Why is $u(x_1,x_2) = x_1 x_2$ not concave?

Question

I'm struggling with determining whether a function is convex/concave and quasi-convex/quasi-concave using Hessians and Bordered Hessians respectively.

As far as I understand it, a function is convex if all Hessian determinants are larger or equal to $0$, while it is concave if this is smaller or equal to $0$. For quasi, we look at the determinants of bordered hessians, and a function is quasi convex if all determinants are larger or equal to $0$, quasiconcave if $|H_1| \geq 0$, $|H_2| \leq 0$ etc.

Is this correct?

Using this, I can see why $x_1 x_2$ is quasi-concave, but it seems to me that it is concave as well.
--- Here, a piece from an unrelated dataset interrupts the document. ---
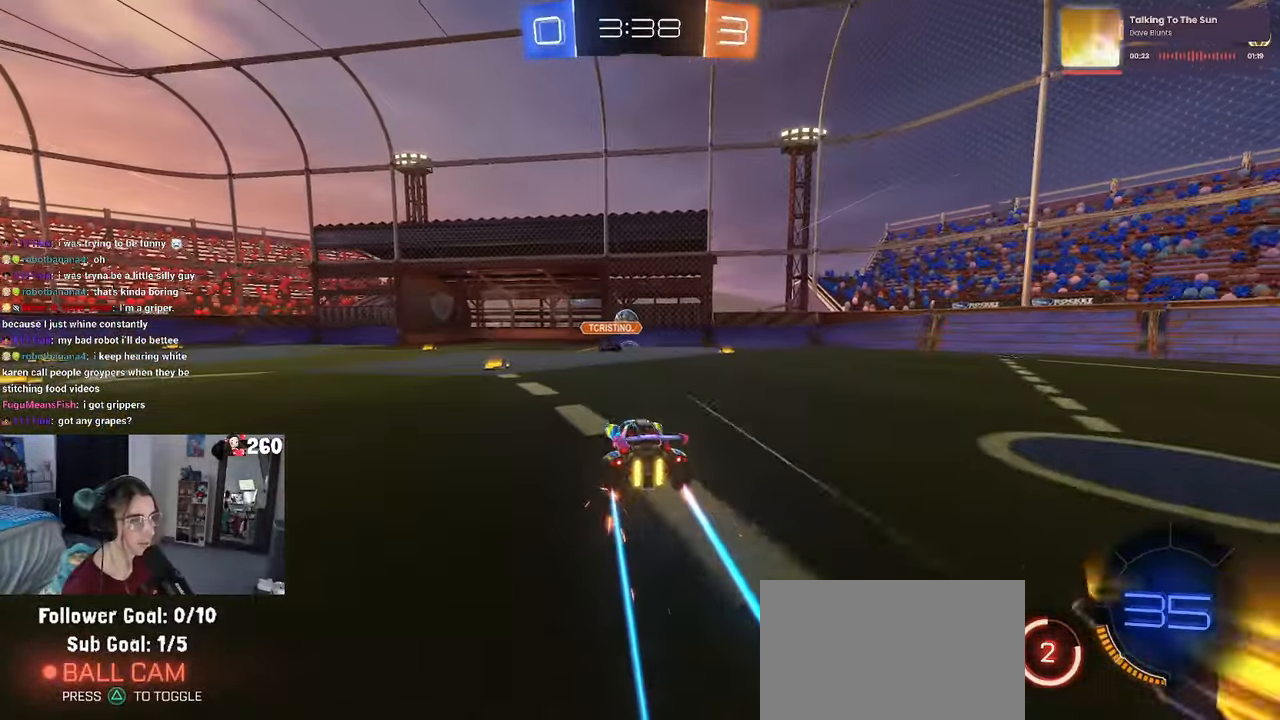
{"dt_ms": 500, "buttons": [], "left_stick": "center", "right_stick": "center", "events": [[217, "left_stick", "left"], [400, "left_stick", "center"]]}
The Hessian is: $$ \begin{pmatrix} 0 &1 \\ 1 &0 \end{pmatrix} $$ so $H_1 = 0$, $H_2 = -1$, hence concave?

What's going wrong?

Cheers, Calcer

Answer 1

You have

$$u( t(0,1)+(1-t)(1,0) ) = u(1-t,t) = t(1-t)$$

$$tu(0,1)+(1-t)u(1,0) = 0$$

So clearly, there exists $t=\frac{1}{2}$ such that

$$u( t(0,1)+(1-t)(1,0) ) < tu(0,1)+(1-t)u(1,0)$$

So $u$ is not concave (by the definition of concavity).

Answer 2

If you look along the line $x_1 = x_2$ you will see the function is actually convex along this line for $x_1 \geq 0$. As far as 'what's going on', your Hessian is negative-semidefinite, not negative definite. When you have semidefinite instead of definite, you can't draw any global conclusions about convexity or concavity.